The Coca-Cola board also opposed the resolution. In a filing with the Securities and Exchange Commission, the company wrote: “We believe that a diverse, equitable and inclusive workplace that is well-prepared to understand, assess and engage with the markets and consumers we serve is a strategic business priority and critical to the Company’s success, and that our efforts to achieve this are consistent with applicable law.”
In the case of Home Depot, the NCPPR proposed a resolution asking the company to list donations of $5,000 or more on its website, citing in part the home improvement giant’s million dollar gift to the nonprofit Lawyers Committee for Civil Rights Under Law in the wake of the 2020 protests over the murder of George Floyd.
Another conservative group, the National Legal and Policy Center, put forward a similar shareholder proposal to require that Home Depot director nominees disclose information about their political and partisan giving, citing the same $1 million gift.
The Home Depot proposals did not pass, each receiving just 2% of votes cast at Thursday’s meeting and the company’s board opposed both resolutions.
Cautious investors
Research shows that when a business is more diverse, it has better financial outcomes. A 2023 global analysis conducted by McKinsey found that companies with high gender or ethnic diversity have a 39% greater likelihood of financially outperforming companies who weren’t diverse.
Since 2020, there has been an increase in the number of proposals around workforce diversity, according to data from the Conference Board, a nonprofit think tank and business membership organization.
Support for workforce diversity proposals across thousands of large American companies peaked in 2022, according to Matteo Tonello, managing director for environmental, social and governance at the Conference Board. But Tonello said in an email the declining support reflects a more nuanced situation.
“Investors may be more cautious about supporting these proposals because these topics have become politically polarizing,” Tonello said. “However, they also appreciate the large investments that so many companies have recently been making in these areas and the pressure companies are under because of new legislative and regulatory demands. As a result, many investors no longer see the need for further pressure that they saw only a few years ago.”
Push for data
But some investors also see legal risks in not having well-run DEI programs.

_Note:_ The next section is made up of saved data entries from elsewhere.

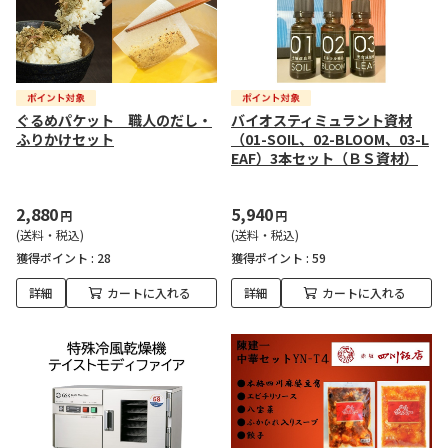
ぐるめパケット 職人のだし・
バイオスティミュラント資材
ふりかけセット
（01-SOIL、02-BLOOM、03-L
EAF）3本セット（ＢＳ資材）
2,880
5,940
円
円
(送料・税込)
(送料・税込)
獲得ポイント :
28
獲得ポイント :
59
詳細
カートに入れる
詳細
カートに入れる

In the case of UPS, a shareholder resolution asked the company to produce a report detailing the effectiveness of its equity initiatives and to provide metrics on “workforce diversity, hiring, promotion, and retention of employees, including data by gender, race, and ethnicity.”
The proposal was introduced by As You Sow, a California-based nonprofit. The organization runs a workplace equity program with the help of Whistle Stop Capital focused on getting corporations to disclose data on their DEI programs.

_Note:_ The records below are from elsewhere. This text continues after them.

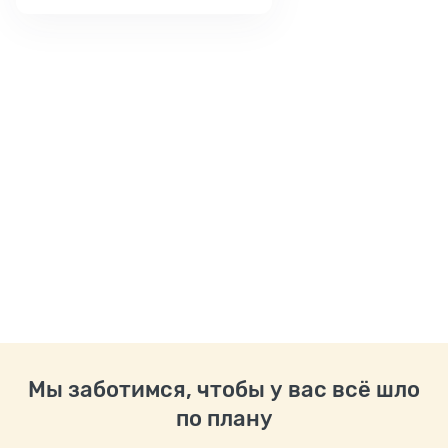
Мы заботимся, чтобы у вас всё шло
по плану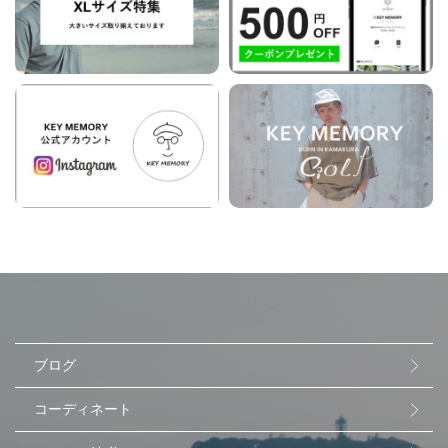
ブログ
コーディネート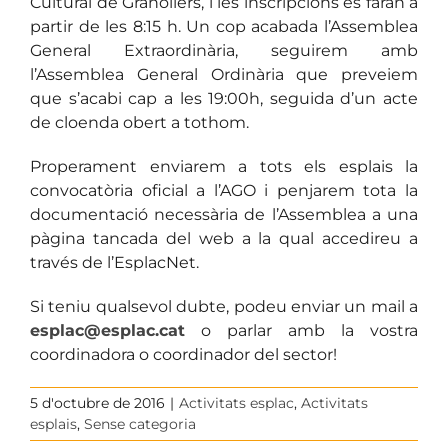
Cultural de Granollers, i les inscripcions es faran a
partir de les 8:15 h. Un cop acabada l’Assemblea
General Extraordinària, seguirem amb
l’Assemblea General Ordinària que preveiem
que s’acabi cap a les 19:00h, seguida d’un acte
de cloenda obert a tothom.
Properament enviarem a tots els esplais la
convocatòria oficial a l’AGO i penjarem tota la
documentació necessària de l’Assemblea a una
pàgina tancada del web a la qual accedireu a
través de l’EsplacNet.
Si teniu qualsevol dubte, podeu enviar un mail a
esplac@esplac.cat
o parlar amb la vostra
coordinadora o coordinador del sector!
5 d'octubre de 2016
|
Activitats esplac
,
Activitats
esplais
,
Sense categoria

Meredith Benton is the founder of Whistle Stop Capital and has tried for years to get UPS to produce data on hiring, promotion and retention rates within its workforce. Benton said this data is to ensure a company does not have racism, discrimination, harassment, sexism, pervasive within its corporate culture, because that could open it up to lawsuits.

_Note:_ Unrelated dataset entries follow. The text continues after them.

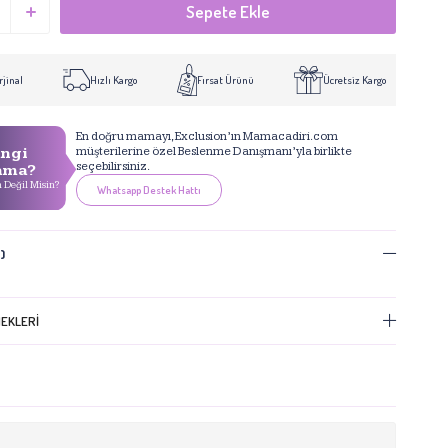
jinal
Hızlı Kargo
Fırsat Ürünü
Ücretsiz Kargo
En doğru mamayı, Exclusion’ın Mamacadiri.com
müşterilerine özel Beslenme Danışmanı’yla birlikte
ngi
seçebilirsiniz.
ama?
 Değil Misin?
Whatsapp Destek Hattı
)
EKLERI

She added there is also a business case to having a diverse workforce, “and therefore it is in the investors’ interest to monitor a company’s behavior around the diversity of its workforce.”
The proposal received about 22% of shareholder votes, not enough to pass. UPS opposed the resolution, writing in part, “We believe our existing diversity and inclusion practices, and significant disclosures, provide meaningful information that allows investors to determine the effectiveness of our human capital management policies related to workplace diversity.”